** Text shown **
As written, -03.txt defines the proto
token "TCP/RTP/AVP", so that session descriptions
can specify RTP/AVP streams over TCP.
However, -03.txt does not define a proto
token to support RTP/AVP over TLS ("TCP/TLS/RTP/AVP")
nor does it define a proto token to support SRTP
over TCP ("TCP/RTP/SAVP").
I think there are a few options:
[1] No IETF standards-track protocol defines either
"TCP/TLS/RTP/AVP" or "TCP/RTP/SAVP".
[2] A new MMUSIC I-D defines "TCP/TLS/RTP/AVP" or
"TCP/RTP/SAVP". This is preferable to reintroducing
it into contrans, because it may take many iterations
to get the security details right, whereas contrans is
ready to go whenever comedia is.
[3] "TCP/TLS/RTP/AVP" becomes part
of an existing security-oriented MMUSIC I-D.

** Listed entries **
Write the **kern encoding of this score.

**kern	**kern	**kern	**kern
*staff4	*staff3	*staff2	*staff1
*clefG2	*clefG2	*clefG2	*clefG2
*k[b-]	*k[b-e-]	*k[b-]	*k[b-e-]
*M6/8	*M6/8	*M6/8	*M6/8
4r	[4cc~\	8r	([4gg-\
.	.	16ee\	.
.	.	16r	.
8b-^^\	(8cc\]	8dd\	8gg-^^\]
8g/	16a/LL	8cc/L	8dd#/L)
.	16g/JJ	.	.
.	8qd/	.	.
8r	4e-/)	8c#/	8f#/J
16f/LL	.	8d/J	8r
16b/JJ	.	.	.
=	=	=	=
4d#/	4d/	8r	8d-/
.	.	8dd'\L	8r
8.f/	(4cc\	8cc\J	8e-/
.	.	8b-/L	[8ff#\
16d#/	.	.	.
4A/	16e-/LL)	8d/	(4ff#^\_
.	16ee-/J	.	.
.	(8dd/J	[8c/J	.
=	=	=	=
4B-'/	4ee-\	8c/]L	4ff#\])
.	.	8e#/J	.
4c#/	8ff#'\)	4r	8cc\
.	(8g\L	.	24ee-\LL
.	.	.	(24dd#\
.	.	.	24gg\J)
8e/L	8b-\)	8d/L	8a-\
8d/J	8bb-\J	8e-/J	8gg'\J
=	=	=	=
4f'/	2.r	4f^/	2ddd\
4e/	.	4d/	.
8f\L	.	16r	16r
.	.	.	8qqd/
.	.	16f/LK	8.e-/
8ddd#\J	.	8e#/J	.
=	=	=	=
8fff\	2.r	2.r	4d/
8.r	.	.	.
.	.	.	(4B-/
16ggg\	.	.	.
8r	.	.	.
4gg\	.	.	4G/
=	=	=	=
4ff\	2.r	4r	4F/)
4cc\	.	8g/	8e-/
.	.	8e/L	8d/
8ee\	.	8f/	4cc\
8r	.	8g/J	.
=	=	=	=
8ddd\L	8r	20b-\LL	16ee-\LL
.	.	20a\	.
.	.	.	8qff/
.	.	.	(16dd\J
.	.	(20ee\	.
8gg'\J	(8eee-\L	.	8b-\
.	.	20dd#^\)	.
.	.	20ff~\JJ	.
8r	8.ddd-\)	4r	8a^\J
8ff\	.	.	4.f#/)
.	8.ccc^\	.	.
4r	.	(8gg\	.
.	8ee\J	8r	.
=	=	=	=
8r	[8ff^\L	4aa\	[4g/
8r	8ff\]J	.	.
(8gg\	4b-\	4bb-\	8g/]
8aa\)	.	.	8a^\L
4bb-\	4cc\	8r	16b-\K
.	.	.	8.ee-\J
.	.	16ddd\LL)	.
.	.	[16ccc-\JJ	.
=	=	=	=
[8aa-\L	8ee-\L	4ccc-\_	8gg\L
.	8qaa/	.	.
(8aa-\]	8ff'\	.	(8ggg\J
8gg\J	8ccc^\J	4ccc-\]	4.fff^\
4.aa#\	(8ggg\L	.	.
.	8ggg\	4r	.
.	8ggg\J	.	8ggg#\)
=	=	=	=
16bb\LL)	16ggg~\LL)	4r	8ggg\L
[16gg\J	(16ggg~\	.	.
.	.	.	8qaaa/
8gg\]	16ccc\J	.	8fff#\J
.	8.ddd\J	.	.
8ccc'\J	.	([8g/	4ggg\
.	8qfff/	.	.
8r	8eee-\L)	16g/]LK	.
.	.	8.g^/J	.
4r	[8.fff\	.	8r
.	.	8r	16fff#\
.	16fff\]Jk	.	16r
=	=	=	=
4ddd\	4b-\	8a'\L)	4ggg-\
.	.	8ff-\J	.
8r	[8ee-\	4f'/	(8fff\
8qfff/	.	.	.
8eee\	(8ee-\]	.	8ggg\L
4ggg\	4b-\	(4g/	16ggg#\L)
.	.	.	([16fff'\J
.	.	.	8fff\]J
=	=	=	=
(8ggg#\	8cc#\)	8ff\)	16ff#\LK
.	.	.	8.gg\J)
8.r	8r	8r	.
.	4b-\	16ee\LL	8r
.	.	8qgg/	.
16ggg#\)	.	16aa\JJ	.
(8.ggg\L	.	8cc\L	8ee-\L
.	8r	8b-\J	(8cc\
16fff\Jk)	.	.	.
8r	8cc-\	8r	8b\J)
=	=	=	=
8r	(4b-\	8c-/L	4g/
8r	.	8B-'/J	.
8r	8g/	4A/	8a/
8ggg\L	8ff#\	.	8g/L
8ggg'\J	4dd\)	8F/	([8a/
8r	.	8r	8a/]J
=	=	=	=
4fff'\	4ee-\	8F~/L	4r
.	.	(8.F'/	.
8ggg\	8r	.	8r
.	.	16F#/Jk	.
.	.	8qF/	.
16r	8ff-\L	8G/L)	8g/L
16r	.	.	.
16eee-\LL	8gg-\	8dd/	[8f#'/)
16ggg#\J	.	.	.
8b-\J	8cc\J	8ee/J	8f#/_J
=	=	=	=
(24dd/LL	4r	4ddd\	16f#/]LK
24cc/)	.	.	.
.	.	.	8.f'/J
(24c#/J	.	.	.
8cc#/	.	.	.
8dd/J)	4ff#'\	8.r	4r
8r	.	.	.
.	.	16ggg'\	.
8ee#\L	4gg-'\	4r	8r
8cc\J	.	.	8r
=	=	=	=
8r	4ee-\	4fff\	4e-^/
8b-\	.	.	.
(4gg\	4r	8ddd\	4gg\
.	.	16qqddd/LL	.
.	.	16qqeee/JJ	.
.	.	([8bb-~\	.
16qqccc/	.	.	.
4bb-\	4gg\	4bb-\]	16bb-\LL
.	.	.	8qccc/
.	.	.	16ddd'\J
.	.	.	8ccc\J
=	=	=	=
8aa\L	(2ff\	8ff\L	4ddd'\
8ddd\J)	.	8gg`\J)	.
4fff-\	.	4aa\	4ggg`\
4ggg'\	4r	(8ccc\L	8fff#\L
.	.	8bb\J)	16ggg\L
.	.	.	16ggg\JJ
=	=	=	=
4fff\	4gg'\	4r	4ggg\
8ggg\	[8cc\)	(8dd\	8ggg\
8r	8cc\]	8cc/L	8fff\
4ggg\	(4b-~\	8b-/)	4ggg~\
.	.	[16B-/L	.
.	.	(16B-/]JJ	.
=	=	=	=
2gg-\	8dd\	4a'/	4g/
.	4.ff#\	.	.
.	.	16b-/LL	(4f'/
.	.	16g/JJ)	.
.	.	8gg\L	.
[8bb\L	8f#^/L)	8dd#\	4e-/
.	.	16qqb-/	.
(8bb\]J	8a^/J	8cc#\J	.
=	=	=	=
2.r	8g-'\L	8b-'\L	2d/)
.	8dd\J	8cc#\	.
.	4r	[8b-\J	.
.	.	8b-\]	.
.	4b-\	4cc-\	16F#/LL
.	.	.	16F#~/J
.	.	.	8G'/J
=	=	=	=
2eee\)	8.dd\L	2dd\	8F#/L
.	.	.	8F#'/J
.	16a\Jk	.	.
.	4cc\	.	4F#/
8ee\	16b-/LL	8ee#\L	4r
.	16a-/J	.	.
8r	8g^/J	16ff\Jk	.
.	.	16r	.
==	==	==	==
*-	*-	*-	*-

** Using the information **
A – In the message about RTP proto tokens, which proto token does -03.txt define?
B – Please pick up the message about RTP proto tokens after its last sentence and continue it.

** Answers by item number **
A – "TCP/RTP/AVP"

B –
I feel uneasy about [1], because it encourages
implementors to not add security to apps that should
use it, or to invent their own proto token out of thin air.
Both seem bad.
But, I don't presently have the skill set to do
a credible job on a security-oriented I-D, and there's
probably other things I should be doing this year other
than learning security lore (like, finishing RTP MIDI,
and helping teach Cal undergrads computer architecture :-).
So, I won't be able to jump in and do [2] myself in the
next year or so.
Hopefully, there's someone else here who wants
[2] or [3] to happen who can help. Thanks in advance.